Image and design file data:
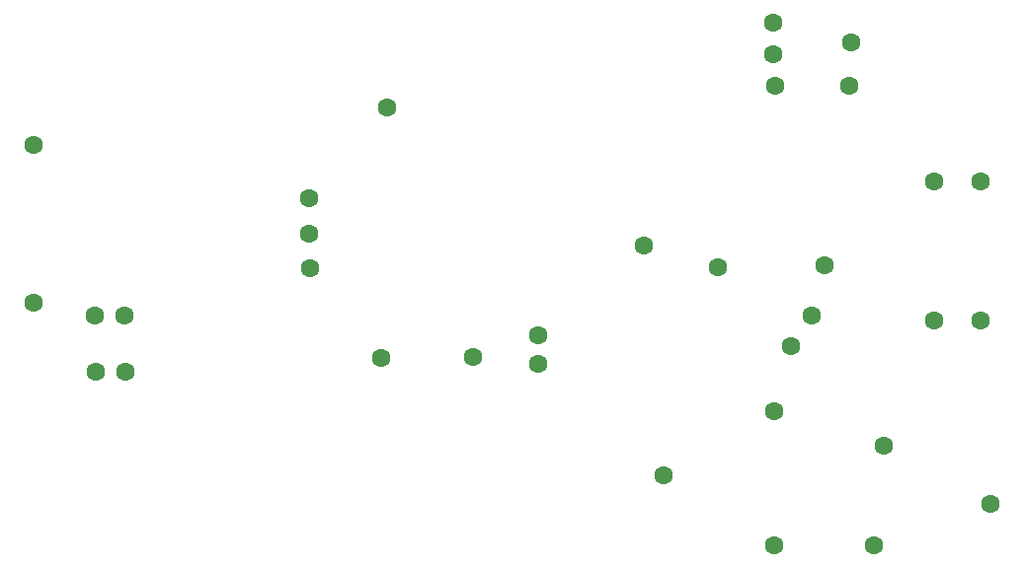
<source format=gbr>
%TF.GenerationSoftware,KiCad,Pcbnew,7.0.7*%
%TF.CreationDate,2023-12-25T15:57:39+03:00*%
%TF.ProjectId,Main_PCB_002,4d61696e-5f50-4434-925f-3030322e6b69,rev?*%
%TF.SameCoordinates,Original*%
%TF.FileFunction,Soldermask,Bot*%
%TF.FilePolarity,Negative*%
%FSLAX46Y46*%
G04 Gerber Fmt 4.6, Leading zero omitted, Abs format (unit mm)*
G04 Created by KiCad (PCBNEW 7.0.7) date 2023-12-25 15:57:39*
%MOMM*%
%LPD*%
G01*
G04 APERTURE LIST*
%ADD10C,1.600000*%
G04 APERTURE END LIST*
D10*
%TO.C,D35*%
X173200000Y-127250000D03*
%TD*%
%TO.C,D34*%
X154700000Y-130750000D03*
%TD*%
%TO.C,D33*%
X163200000Y-130750000D03*
%TD*%
%TO.C,D32*%
X145200000Y-124750000D03*
%TD*%
%TO.C,D5*%
X128838200Y-114600000D03*
%TD*%
%TO.C,D9*%
X161331700Y-87603650D03*
%TD*%
%TO.C,D19*%
X96500000Y-115900000D03*
%TD*%
%TO.C,D20*%
X114816000Y-101000000D03*
%TD*%
%TO.C,D2*%
X172400000Y-99500000D03*
%TD*%
%TO.C,D11*%
X164100000Y-122250000D03*
%TD*%
%TO.C,D1*%
X149900000Y-106847600D03*
%TD*%
%TO.C,D17*%
X96400000Y-111000000D03*
%TD*%
%TO.C,D3*%
X168400000Y-111500000D03*
%TD*%
%TO.C,D14*%
X156143950Y-113654800D03*
%TD*%
%TO.C,D22*%
X114866800Y-107000000D03*
%TD*%
%TO.C,D15*%
X154629300Y-85868050D03*
%TD*%
%TO.C,D26*%
X143500000Y-105000000D03*
%TD*%
%TO.C,D25*%
X121500000Y-93200000D03*
%TD*%
%TO.C,D8*%
X134417800Y-112773100D03*
%TD*%
%TO.C,D13*%
X157921950Y-111064000D03*
%TD*%
%TO.C,D31*%
X121000000Y-114700000D03*
%TD*%
%TO.C,D29*%
X161131700Y-91303650D03*
%TD*%
%TO.C,D7*%
X172400000Y-111500000D03*
%TD*%
%TO.C,D24*%
X99100000Y-115900000D03*
%TD*%
%TO.C,D6*%
X168400000Y-99500000D03*
%TD*%
%TO.C,D28*%
X91200000Y-109949200D03*
%TD*%
%TO.C,D16*%
X159000000Y-106750000D03*
%TD*%
%TO.C,D12*%
X134468600Y-115211500D03*
%TD*%
%TO.C,D21*%
X114816000Y-104000000D03*
%TD*%
%TO.C,D4*%
X154781700Y-91303650D03*
%TD*%
%TO.C,D10*%
X154700000Y-119250000D03*
%TD*%
%TO.C,D18*%
X99000000Y-111000000D03*
%TD*%
%TO.C,D27*%
X91200000Y-96400000D03*
%TD*%
%TO.C,D30*%
X154629300Y-88611250D03*
%TD*%
M02*

</source>
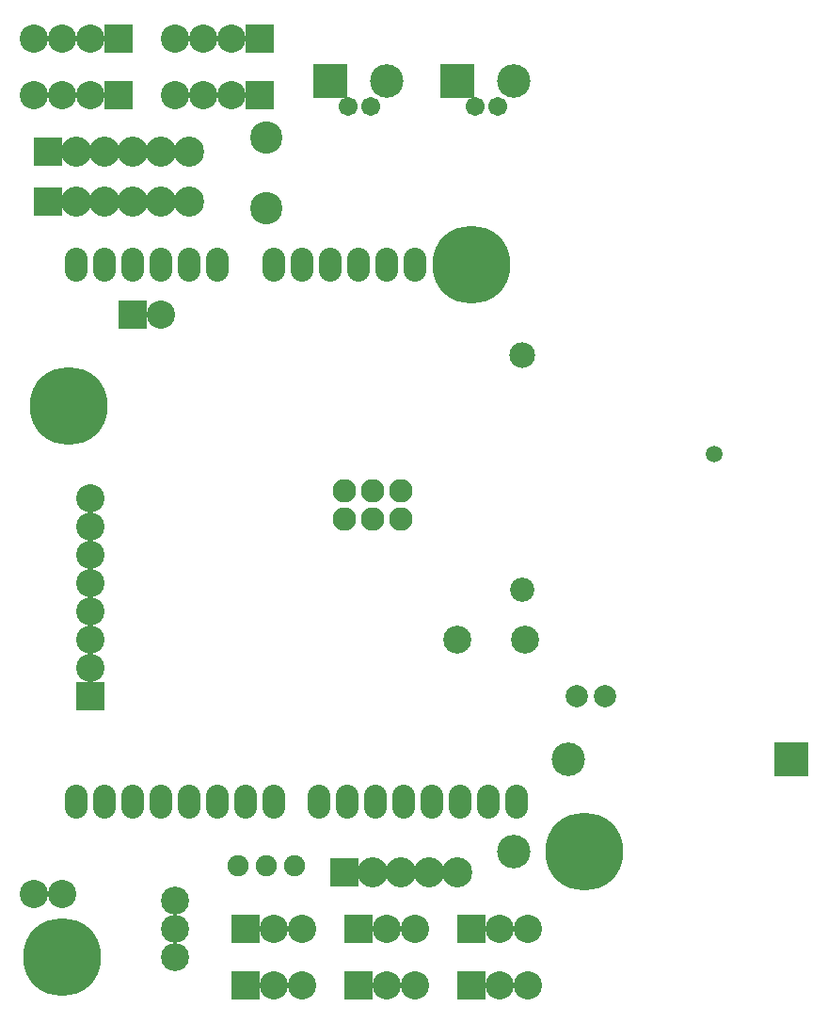
<source format=gbs>
G04 (created by PCBNEW (2013-07-07 BZR 4022)-stable) date 29/12/2014 16:26:55*
%MOIN*%
G04 Gerber Fmt 3.4, Leading zero omitted, Abs format*
%FSLAX34Y34*%
G01*
G70*
G90*
G04 APERTURE LIST*
%ADD10C,0.00590551*%
%ADD11C,0.0987402*%
%ADD12R,0.1184X0.1184*%
%ADD13C,0.1184*%
%ADD14C,0.0672441*%
%ADD15C,0.0790551*%
%ADD16C,0.086*%
%ADD17C,0.0909*%
%ADD18O,0.08X0.12*%
%ADD19C,0.1145*%
%ADD20R,0.1X0.1*%
%ADD21C,0.1*%
%ADD22R,0.1027X0.1027*%
%ADD23C,0.1066*%
%ADD24C,0.083*%
%ADD25C,0.2759*%
%ADD26C,0.0987*%
%ADD27C,0.0751181*%
%ADD28C,0.118425*%
%ADD29C,0.0239*%
%ADD30C,0.0594*%
G04 APERTURE END LIST*
G54D10*
G54D11*
X45750Y-56500D03*
X45750Y-57500D03*
X45750Y-55500D03*
G54D12*
X55750Y-26500D03*
G54D13*
X57750Y-26500D03*
G54D14*
X56400Y-27400D03*
X57200Y-27400D03*
G54D15*
X60000Y-48250D03*
X61000Y-48250D03*
G54D16*
X58050Y-44500D03*
G54D17*
X58050Y-36200D03*
G54D12*
X67600Y-50500D03*
G54D13*
X59700Y-50500D03*
G54D18*
X42250Y-33000D03*
X43250Y-33000D03*
X44250Y-33000D03*
X47250Y-33000D03*
X46250Y-33000D03*
X45250Y-33000D03*
X49250Y-33000D03*
X50250Y-33000D03*
X51250Y-33000D03*
X53250Y-33000D03*
X54250Y-33000D03*
X42250Y-52000D03*
X43250Y-52000D03*
X44250Y-52000D03*
X45250Y-52000D03*
X46250Y-52000D03*
X47250Y-52000D03*
X48250Y-52000D03*
X49250Y-52000D03*
X50850Y-52000D03*
X51850Y-52000D03*
X52850Y-52000D03*
X53850Y-52000D03*
X54850Y-52000D03*
X55850Y-52000D03*
X56850Y-52000D03*
X57850Y-52000D03*
X52250Y-33000D03*
G54D19*
X49000Y-28500D03*
X49000Y-31000D03*
G54D20*
X42750Y-48250D03*
G54D21*
X42750Y-47250D03*
X42750Y-46250D03*
X42750Y-45250D03*
X42750Y-44250D03*
X42750Y-43250D03*
X42750Y-42250D03*
X42750Y-41250D03*
G54D22*
X41250Y-29000D03*
G54D23*
X42250Y-29000D03*
X43250Y-29000D03*
X44250Y-29000D03*
X45250Y-29000D03*
X46250Y-29000D03*
G54D22*
X41250Y-30750D03*
G54D23*
X42250Y-30750D03*
X43250Y-30750D03*
X44250Y-30750D03*
X45250Y-30750D03*
X46250Y-30750D03*
G54D20*
X52250Y-58500D03*
G54D21*
X53250Y-58500D03*
X54250Y-58500D03*
G54D20*
X52250Y-56500D03*
G54D21*
X53250Y-56500D03*
X54250Y-56500D03*
G54D20*
X48250Y-58500D03*
G54D21*
X49250Y-58500D03*
X50250Y-58500D03*
G54D20*
X48250Y-56500D03*
G54D21*
X49250Y-56500D03*
X50250Y-56500D03*
G54D20*
X56250Y-56500D03*
G54D21*
X57250Y-56500D03*
X58250Y-56500D03*
G54D20*
X56250Y-58500D03*
G54D21*
X57250Y-58500D03*
X58250Y-58500D03*
G54D20*
X44250Y-34750D03*
G54D21*
X45250Y-34750D03*
G54D24*
X53750Y-42000D03*
X53750Y-41000D03*
X52750Y-42000D03*
X52750Y-41000D03*
X51750Y-42000D03*
X51750Y-41000D03*
G54D25*
X60250Y-53750D03*
X41750Y-57500D03*
X56250Y-33000D03*
X42000Y-38000D03*
G54D26*
X55750Y-46250D03*
X58150Y-46250D03*
G54D20*
X43750Y-27000D03*
G54D21*
X42750Y-27000D03*
X41750Y-27000D03*
X40750Y-27000D03*
G54D20*
X43750Y-25000D03*
G54D21*
X42750Y-25000D03*
X41750Y-25000D03*
X40750Y-25000D03*
G54D20*
X48750Y-25000D03*
G54D21*
X47750Y-25000D03*
X46750Y-25000D03*
X45750Y-25000D03*
G54D20*
X48750Y-27000D03*
G54D21*
X47750Y-27000D03*
X46750Y-27000D03*
X45750Y-27000D03*
G54D12*
X51250Y-26500D03*
G54D13*
X53250Y-26500D03*
G54D14*
X51900Y-27400D03*
X52700Y-27400D03*
G54D22*
X51750Y-54500D03*
G54D23*
X52750Y-54500D03*
X53750Y-54500D03*
X54750Y-54500D03*
X55750Y-54500D03*
G54D21*
X41750Y-55250D03*
X40750Y-55250D03*
G54D27*
X50000Y-54250D03*
X48000Y-54250D03*
X49000Y-54250D03*
G54D28*
X57750Y-53750D03*
G54D29*
X64850Y-39750D03*
G54D30*
X64850Y-39700D03*
M02*

</source>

**TASK REQUIREMENTS:** Leave out every picture, and copy exactly the lines above starting at the one holding "X172400000Y-111500000D03*" and ending at the one holding "X45750Y-56500D03*", no more and no less.

**SOLUTION BELOW:**
X172400000Y-111500000D03*
%TD*%
%TO.C,D24*%
X99100000Y-115900000D03*
%TD*%
%TO.C,D6*%
X168400000Y-99500000D03*
%TD*%
%TO.C,D28*%
X91200000Y-109949200D03*
%TD*%
%TO.C,D16*%
X159000000Y-106750000D03*
%TD*%
%TO.C,D12*%
X134468600Y-115211500D03*
%TD*%
%TO.C,D21*%
X114816000Y-104000000D03*
%TD*%
%TO.C,D4*%
X154781700Y-91303650D03*
%TD*%
%TO.C,D10*%
X154700000Y-119250000D03*
%TD*%
%TO.C,D18*%
X99000000Y-111000000D03*
%TD*%
%TO.C,D27*%
X91200000Y-96400000D03*
%TD*%
%TO.C,D30*%
X154629300Y-88611250D03*
%TD*%
M02*

</source>
<source format=gbs>
G04 (created by PCBNEW (2013-07-07 BZR 4022)-stable) date 29/12/2014 16:26:55*
%MOIN*%
G04 Gerber Fmt 3.4, Leading zero omitted, Abs format*
%FSLAX34Y34*%
G01*
G70*
G90*
G04 APERTURE LIST*
%ADD10C,0.00590551*%
%ADD11C,0.0987402*%
%ADD12R,0.1184X0.1184*%
%ADD13C,0.1184*%
%ADD14C,0.0672441*%
%ADD15C,0.0790551*%
%ADD16C,0.086*%
%ADD17C,0.0909*%
%ADD18O,0.08X0.12*%
%ADD19C,0.1145*%
%ADD20R,0.1X0.1*%
%ADD21C,0.1*%
%ADD22R,0.1027X0.1027*%
%ADD23C,0.1066*%
%ADD24C,0.083*%
%ADD25C,0.2759*%
%ADD26C,0.0987*%
%ADD27C,0.0751181*%
%ADD28C,0.118425*%
%ADD29C,0.0239*%
%ADD30C,0.0594*%
G04 APERTURE END LIST*
G54D10*
G54D11*
X45750Y-56500D03*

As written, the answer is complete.